Hundreds of studies have attempted to map the genes causing common diseases and physical traits.  Frustratingly, most of these studies have pointed to regions of the genome that do not contain gene sequences that make protein. Researchers set out to chart a global map of the relationship between disease-associated genetic changes and the gene-controlling switches scattered around the genome, With support from National Institutes of Health’s Common Fund, researchers collected regulatory DNA maps from 349 tissue samples covering all major organ systems in adults and stages of human development.  Using powerful computers, the researchers crossed these maps with data from genetic studies of over 400 common diseases and clinical traits.  Instead of isolated instances, they found that most disease-associated genetic changes occurred within gene-regulating switches, often located far away from the genes they control.  Most changes affected circuits active during early human development, when body tissues are most vulnerable. Extensive blueprints of control circuitry revealed previously hidden connections between diverse diseases, may explain common clinical features, and will open new avenues for developing diagnostics and treatments.  Science (cover feature):  Systematic localization of common disease-associated variation in regulatory DNA.


Differences in regulatory DNA between people and human populations, and evolutionary changes from natural selection

Genome scientist Joshua Akey and graduate student Benjamin Vernot (right) discuss models of human evolutionary history and their impact on genetic variationsClare McLean

In comparing genomes from individuals from several parts of the world, a team led by Benjamin Vernot, Joshua Akey, and Stamatoyannopolous found that changes affecting gene control regions are very frequent. In the average individual these changes dwarf those found in DNA that encodes proteins.  By performing genome-wide scans for areas of recent evolutionary change, scientist discovered evidence that hundreds regulatory DNA regions had been targeted by natural selection, presumably because of their roles in biological pathways important for human survival, such as skin pigmentation and fat storage.
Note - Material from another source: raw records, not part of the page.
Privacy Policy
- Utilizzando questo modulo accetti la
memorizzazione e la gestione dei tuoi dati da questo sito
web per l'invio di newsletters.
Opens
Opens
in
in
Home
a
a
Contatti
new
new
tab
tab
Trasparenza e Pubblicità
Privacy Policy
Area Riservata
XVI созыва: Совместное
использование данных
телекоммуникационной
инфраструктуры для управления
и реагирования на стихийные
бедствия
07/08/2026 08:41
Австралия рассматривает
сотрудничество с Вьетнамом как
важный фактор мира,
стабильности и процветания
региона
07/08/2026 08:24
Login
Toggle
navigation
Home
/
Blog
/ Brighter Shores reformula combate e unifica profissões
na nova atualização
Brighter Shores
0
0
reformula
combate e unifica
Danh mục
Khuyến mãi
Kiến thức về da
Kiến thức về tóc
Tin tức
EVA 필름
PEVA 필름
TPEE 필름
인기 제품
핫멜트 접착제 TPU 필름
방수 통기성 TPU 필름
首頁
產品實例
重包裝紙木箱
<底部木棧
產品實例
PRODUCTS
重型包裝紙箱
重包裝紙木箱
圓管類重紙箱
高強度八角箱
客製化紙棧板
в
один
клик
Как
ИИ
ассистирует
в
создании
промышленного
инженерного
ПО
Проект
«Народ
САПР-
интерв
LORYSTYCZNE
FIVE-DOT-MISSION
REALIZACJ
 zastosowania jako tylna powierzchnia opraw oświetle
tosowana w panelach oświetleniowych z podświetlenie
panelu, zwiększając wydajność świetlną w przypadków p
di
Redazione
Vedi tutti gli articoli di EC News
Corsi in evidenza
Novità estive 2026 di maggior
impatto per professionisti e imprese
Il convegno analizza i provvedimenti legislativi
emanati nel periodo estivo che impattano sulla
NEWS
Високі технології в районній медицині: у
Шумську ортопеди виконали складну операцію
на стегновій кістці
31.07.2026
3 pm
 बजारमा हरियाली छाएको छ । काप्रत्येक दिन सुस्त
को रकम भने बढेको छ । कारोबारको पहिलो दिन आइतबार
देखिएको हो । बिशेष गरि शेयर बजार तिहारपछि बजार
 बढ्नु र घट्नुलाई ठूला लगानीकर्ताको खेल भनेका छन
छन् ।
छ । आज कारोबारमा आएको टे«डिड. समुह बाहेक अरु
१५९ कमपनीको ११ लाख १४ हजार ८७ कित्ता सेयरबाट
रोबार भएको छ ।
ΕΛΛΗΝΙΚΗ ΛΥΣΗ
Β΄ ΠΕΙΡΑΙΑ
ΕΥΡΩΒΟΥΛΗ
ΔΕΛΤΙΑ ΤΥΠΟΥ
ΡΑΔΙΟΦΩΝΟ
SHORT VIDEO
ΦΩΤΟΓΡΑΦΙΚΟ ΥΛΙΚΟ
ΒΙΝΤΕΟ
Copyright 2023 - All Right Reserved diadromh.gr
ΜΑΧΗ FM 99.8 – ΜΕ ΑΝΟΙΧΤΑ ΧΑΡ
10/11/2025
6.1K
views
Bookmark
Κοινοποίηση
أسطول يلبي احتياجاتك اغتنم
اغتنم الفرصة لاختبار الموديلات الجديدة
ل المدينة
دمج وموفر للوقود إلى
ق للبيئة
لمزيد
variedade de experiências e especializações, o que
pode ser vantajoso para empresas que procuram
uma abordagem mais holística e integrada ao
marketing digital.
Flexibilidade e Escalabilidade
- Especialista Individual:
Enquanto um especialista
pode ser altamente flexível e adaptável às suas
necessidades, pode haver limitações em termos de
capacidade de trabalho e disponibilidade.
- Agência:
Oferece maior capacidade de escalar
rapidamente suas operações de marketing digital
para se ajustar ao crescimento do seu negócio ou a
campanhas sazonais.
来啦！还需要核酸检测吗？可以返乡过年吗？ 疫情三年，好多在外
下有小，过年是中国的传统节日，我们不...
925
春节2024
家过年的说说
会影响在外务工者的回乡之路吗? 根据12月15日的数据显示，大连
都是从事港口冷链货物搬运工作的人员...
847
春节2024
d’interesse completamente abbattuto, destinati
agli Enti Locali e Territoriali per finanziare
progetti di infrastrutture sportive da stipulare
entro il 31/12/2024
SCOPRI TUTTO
Genome Research: Personal and population genomics of human regulatory variation.


New insights into the genome’s ‘master weaver’

Not all regulatory proteins are created equal: CTCF has earned the title of the genome’s ‘master weaver’ because it not only controls genes but determines how DNA is wound up within the cell nucleus.  Prior research had suggested that the sites along the genome to which CTCF liked to dock were nearly the same in every cell.  By CTCF binding across many cell types, UW researchers have found patterns varied among different cells, and between normal cells and cells that keep growing indefinitely, such as cancer cells. Many changes between cell types were accompanied by chemical changes in DNA known as methylation, which has been linked with aging.  Genome Research: Widespread plasticity in CTCF occupancy linked to DNA methylation.

William Noble, who contributed his expertise in artificial intelligence and machine learning to the ENCODE project, stands inside a UW computer facility that analyzes more than 4 pentabytes of genomic data a year.Clare McLean

Teaching computers to find patterns in ENCODE “big data”

UW researchers in Genome Sciences and Electrical Engineering, led by William Noble and Michael M. Hoffman and have applied machine learning techniques to find patterns in the structure of human DNA and associated biomolecules. Machine learning involves the use of computer programs that can learn to classify big data sets into human-interpretable categories. The team designed a computer program and trained it to examine and characterize data on the location of chromatin modifications. Chromatin is the three-dimensional structure that DNA forms as it wraps around bead-like protein structures known as nucleosomes. The team used the software to identify patterns associated with genes and other DNA elements important in the regulation of gene activity.